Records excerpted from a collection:
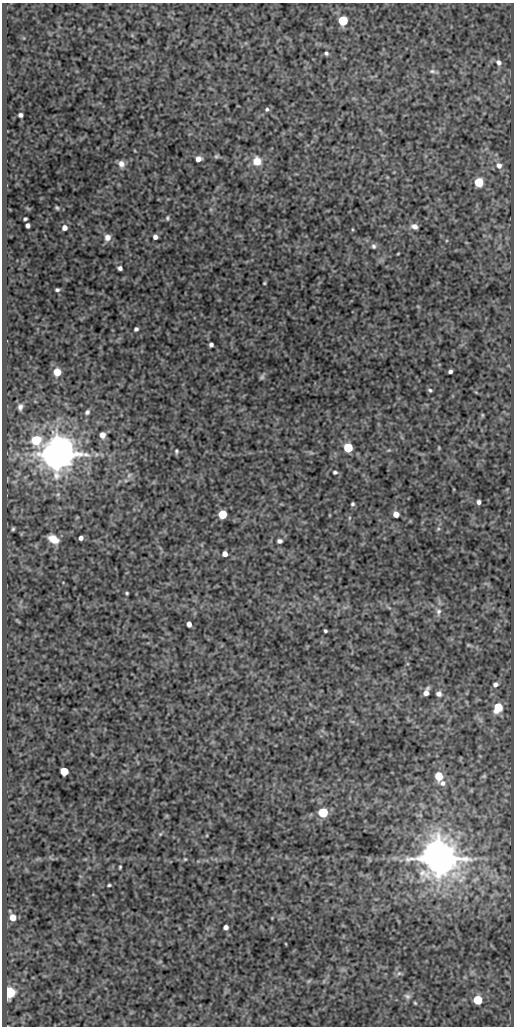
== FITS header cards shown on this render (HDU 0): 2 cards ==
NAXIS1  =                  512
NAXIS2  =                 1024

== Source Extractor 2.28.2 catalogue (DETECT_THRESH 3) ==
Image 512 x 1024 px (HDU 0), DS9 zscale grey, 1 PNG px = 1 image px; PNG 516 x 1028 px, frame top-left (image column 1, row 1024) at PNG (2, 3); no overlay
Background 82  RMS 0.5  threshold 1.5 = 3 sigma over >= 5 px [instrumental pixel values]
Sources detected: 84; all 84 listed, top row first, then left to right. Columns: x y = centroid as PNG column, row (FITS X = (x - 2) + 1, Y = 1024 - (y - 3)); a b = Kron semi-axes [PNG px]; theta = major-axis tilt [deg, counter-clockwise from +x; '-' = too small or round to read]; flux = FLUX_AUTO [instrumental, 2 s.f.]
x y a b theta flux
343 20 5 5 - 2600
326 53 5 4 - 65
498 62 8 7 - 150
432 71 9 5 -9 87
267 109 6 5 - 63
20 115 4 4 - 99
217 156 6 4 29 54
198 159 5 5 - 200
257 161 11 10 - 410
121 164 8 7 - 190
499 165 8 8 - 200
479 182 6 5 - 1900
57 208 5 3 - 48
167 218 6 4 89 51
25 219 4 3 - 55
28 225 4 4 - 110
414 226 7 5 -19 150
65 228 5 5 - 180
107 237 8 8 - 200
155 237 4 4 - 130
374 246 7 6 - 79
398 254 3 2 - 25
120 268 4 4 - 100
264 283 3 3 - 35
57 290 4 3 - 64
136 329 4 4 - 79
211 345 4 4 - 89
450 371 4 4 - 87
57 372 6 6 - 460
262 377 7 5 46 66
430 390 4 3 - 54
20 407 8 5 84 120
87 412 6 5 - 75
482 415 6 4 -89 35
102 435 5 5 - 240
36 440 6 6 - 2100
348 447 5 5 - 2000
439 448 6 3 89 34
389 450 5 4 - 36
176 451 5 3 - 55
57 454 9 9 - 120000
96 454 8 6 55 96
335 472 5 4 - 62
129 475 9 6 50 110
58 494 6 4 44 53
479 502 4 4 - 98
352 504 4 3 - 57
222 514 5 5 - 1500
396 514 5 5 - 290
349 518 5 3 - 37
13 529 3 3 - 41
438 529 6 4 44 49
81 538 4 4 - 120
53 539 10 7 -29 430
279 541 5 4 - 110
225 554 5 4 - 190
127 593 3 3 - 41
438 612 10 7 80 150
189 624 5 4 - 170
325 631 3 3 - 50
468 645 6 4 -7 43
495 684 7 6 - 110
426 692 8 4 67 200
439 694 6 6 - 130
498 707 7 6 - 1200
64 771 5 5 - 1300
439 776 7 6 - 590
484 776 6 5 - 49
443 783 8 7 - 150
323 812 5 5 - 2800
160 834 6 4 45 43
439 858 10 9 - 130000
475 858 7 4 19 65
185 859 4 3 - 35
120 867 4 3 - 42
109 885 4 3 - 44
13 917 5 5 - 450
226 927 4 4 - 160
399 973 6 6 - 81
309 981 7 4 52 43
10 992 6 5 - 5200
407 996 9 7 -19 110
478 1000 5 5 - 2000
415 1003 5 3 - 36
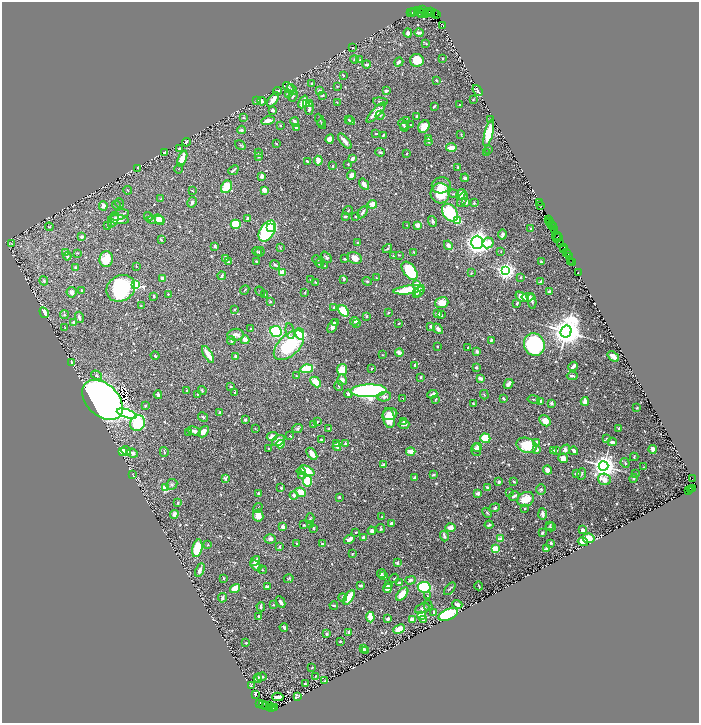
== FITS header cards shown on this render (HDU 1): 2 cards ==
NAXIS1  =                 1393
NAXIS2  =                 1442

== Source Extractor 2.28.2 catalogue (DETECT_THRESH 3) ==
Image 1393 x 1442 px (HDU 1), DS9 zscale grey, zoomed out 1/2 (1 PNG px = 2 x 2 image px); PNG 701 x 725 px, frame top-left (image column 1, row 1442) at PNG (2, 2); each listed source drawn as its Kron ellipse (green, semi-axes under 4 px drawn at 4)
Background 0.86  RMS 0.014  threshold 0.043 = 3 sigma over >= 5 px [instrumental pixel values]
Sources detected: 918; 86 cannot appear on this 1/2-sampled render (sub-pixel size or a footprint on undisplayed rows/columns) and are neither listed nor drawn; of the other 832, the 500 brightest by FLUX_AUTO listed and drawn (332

Short exercise:
Repeat the lines from the one containing "1): 2 cards" through the last line, including both.

Solved problem:
== FITS header cards shown on this render (HDU 1): 2 cards ==
NAXIS1  =                 1393
NAXIS2  =                 1442

== Source Extractor 2.28.2 catalogue (DETECT_THRESH 3) ==
Image 1393 x 1442 px (HDU 1), DS9 zscale grey, zoomed out 1/2 (1 PNG px = 2 x 2 image px); PNG 701 x 725 px, frame top-left (image column 1, row 1442) at PNG (2, 2); each listed source drawn as its Kron ellipse (green, semi-axes under 4 px drawn at 4)
Background 0.86  RMS 0.014  threshold 0.043 = 3 sigma over >= 5 px [instrumental pixel values]
Sources detected: 918; 86 cannot appear on this 1/2-sampled render (sub-pixel size or a footprint on undisplayed rows/columns) and are neither listed nor drawn; of the other 832, the 500 brightest by FLUX_AUTO listed and drawn (332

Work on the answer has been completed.